The Board of Directors (the “Board”) of RigNet, Inc. (the “Company”) has determined that it is in the best interest of the Company to adopt a policy (the “Policy”) providing for the Company’s recoupment of any incentive based compensation (“Incentive Compensation”) paid to current and former executive officers and such other senior executives/employees deemed subject to the Policy by the Board (“Covered Executives”), in the event of a restatement of the Company’s financial results (other than a restatement caused by a change in applicable accounting rules or interpretations), the result of which is that any Incentive Compensation paid would have been a lower amount had it been calculated based on such restated results. For purposes of this Policy, an executive officer shall mean an executive officer as defined under the Securities Exchange Act of 1934, as amended (the “Exchange Act”) and Incentive Compensation shall mean short and long-term cash incentives, stock options, stock appreciation rights, restricted stock, restricted stock units, performance shares, and/or performance units.
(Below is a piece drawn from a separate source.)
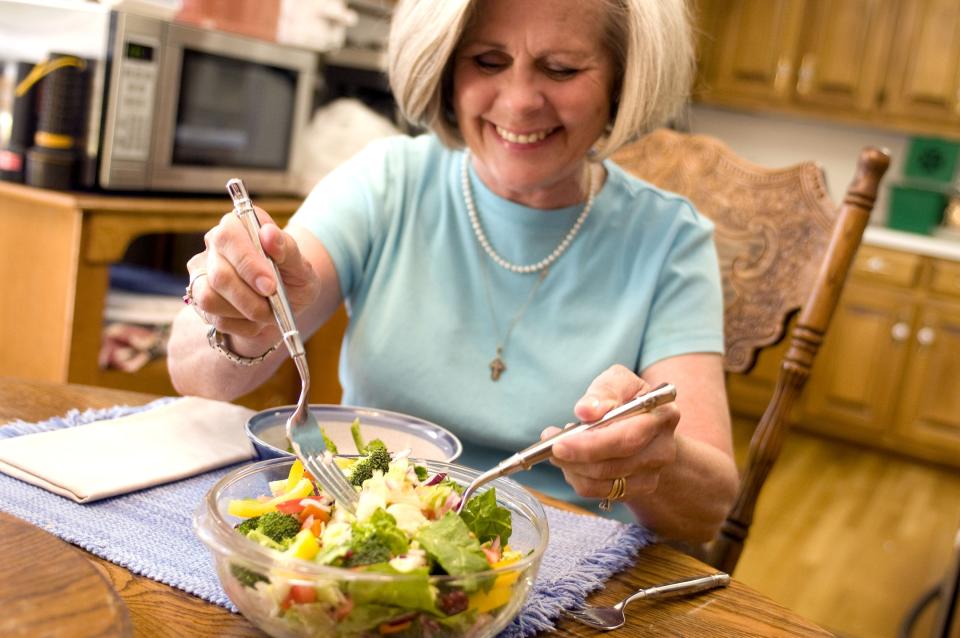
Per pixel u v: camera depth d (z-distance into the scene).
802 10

The Board is authorized to interpret and construe this Policy and to make all determinations necessary, appropriate or advisable for the administration of this Policy. It is intended that this Policy be interpreted in a manner that is consistent with the requirements of Section 10D of the Exchange Act and any applicable rules or standards adopted by the Securities and Exchange Commission or any national securities exchange on which the Company’s shares are listed.
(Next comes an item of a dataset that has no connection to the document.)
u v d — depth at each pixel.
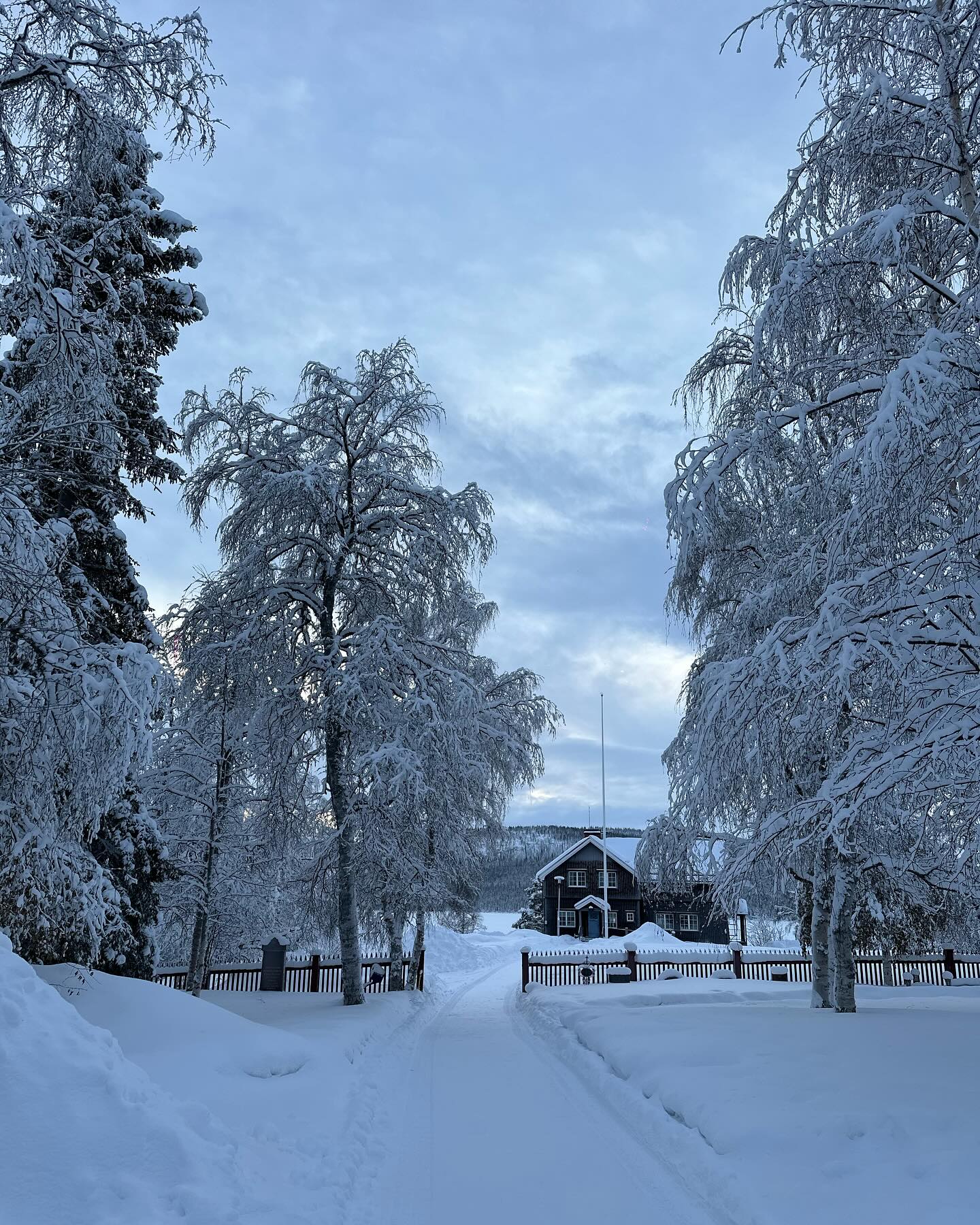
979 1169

This Policy shall be effective as of the date it is adopted by the Board (the “Effective Date”) and shall apply to Incentive Compensation that is approved, awarded or granted to Covered Executives on or after that date.
The Board may amend this Policy from time to time in its discretion and shall amend this Policy as it deems necessary to reflect regulations adopted by the Securities and Exchange Commission under Section 10D of the Exchange Act and to comply with any rules or standards adopted by a national securities exchange on which the Company’s shares are listed. The Board may terminate this Policy at any time.
The Board intends that this Policy will be applied to the fullest extent of the law. The Board may require that any employment agreement, equity award agreement or similar agreement entered into on or after the Effective Date shall, as a condition to the grant of any benefit thereunder, require a Covered Executive to agree to abide by the terms of this Policy. Any right of recoupment under this Policy is in addition to, and not in lieu of, any other remedies or rights of recoupment that may be available to the Company pursuant to the terms of any similar policy in any employment agreement, equity award agreement, or similar agreement and any other legal remedies available to the Company.